5846 sayılı kanunun 81/4 maddesinde bir eseri çoğaltıp satışa arz edenler için cezai yaptırım öngörülmüştür. Bu düzenlemeye göre suçun oluşması için bir eserin çoğaltılması tek başına yeterli olmayıp, bunun yanında satışa arz edilmesi zorunludur. 5846 sayılı kanunun 71/1 maddesinde açıkça çoğaltan tabiri kullanıldığı ve çoğaltma cezai yaptırıma bağlandığı halde, 81/4 maddesinde çoğaltan tabiri kullanılmamış, “çoğaltıp satışa arz eden” tabiri kullanılmıştır.

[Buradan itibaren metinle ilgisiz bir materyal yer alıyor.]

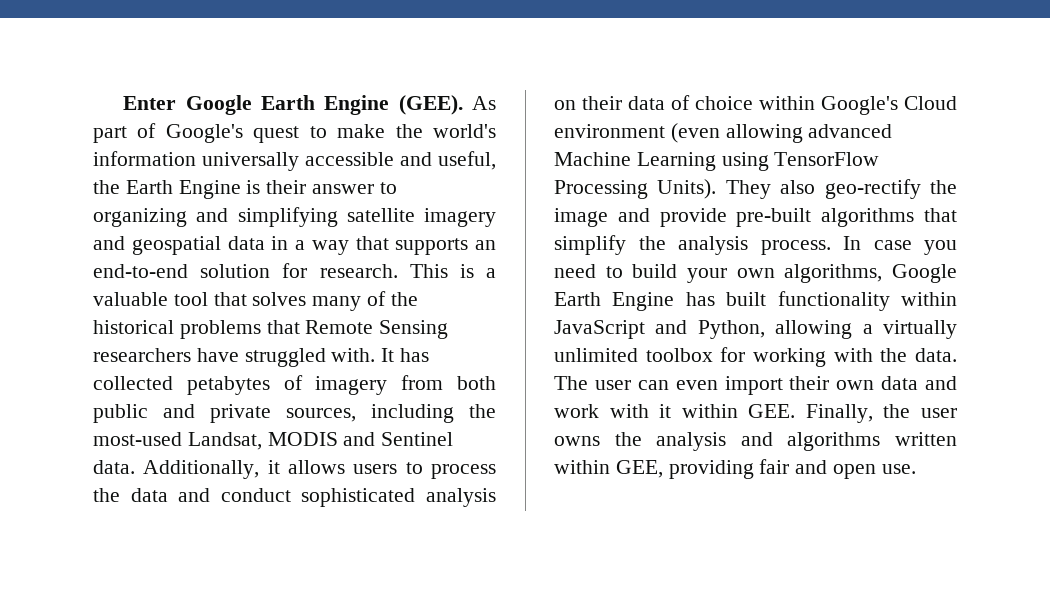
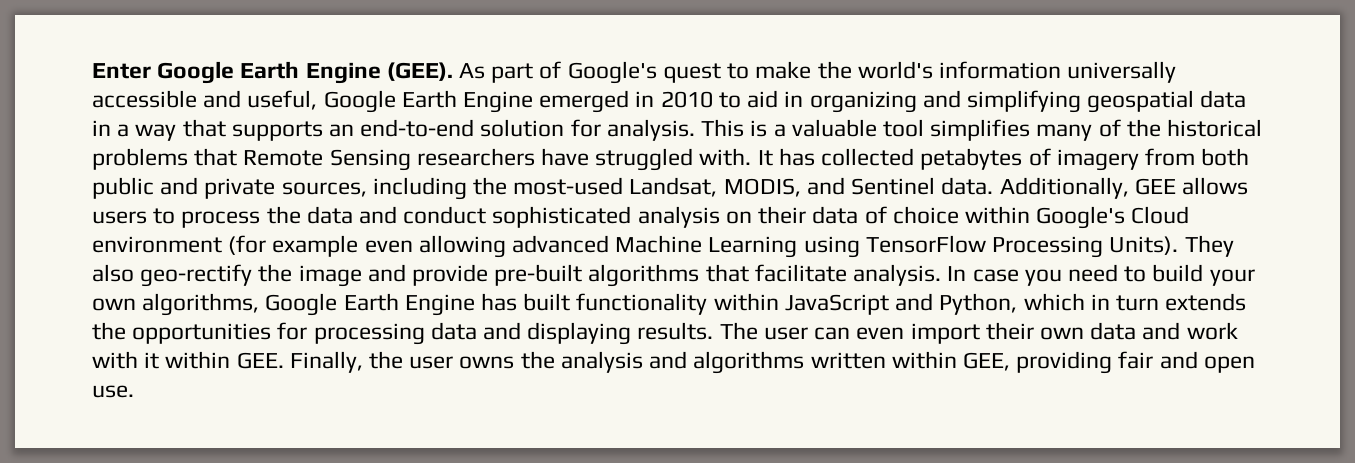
[93,180,397,199] [93,207,496,227] [93,236,125,250] the Earth Engine is their answer to organizing and simplifying satellite imagery and -> [323,90,1081,113] Google Earth Engine emerged in 2010 to aid in organizing and simplifying
[319,264,398,278] research. -> [606,119,695,141] analysis.
[213,292,307,306] that solves -> [930,119,1031,141] simplifies
[267,432,338,446] MODIS -> [723,178,801,197] MODIS,
[267,460,280,474] it -> [1134,178,1176,195] GEE
[670,123,720,143] (even -> [228,235,413,257] (for example even
[554,235,831,255] simplify the analysis process. -> [754,264,942,286] facilitate analysis.
[775,320,957,339] [554,347,957,367] allowing a virtually unlimited toolbox for working with the data. -> [1023,293,1247,311] [92,322,714,345] which in turn extends the opportunities for processing data and displaying results.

Somut olayda sanığın suça konu eserleri usulsüz çoğalttığı sabit ise de, çoğaltıp satışa arz eden olmadığı için, şikayet koşulunun varlığı halinde 5846 sayılı kanunun 71/1 maddesindeki suç oluşur. Sanığın gelecekteki eylemleri öngörülerek bir cezai müeyyide uygulanması mümkün değildir. Belirttiğim nedenlerle sayın çoğunluğun eylemin 5846 sayılı kanunun 81/4 maddesindeki suça teşebbüs niteliğinde olduğuna dair görüşüne katılmıyorum.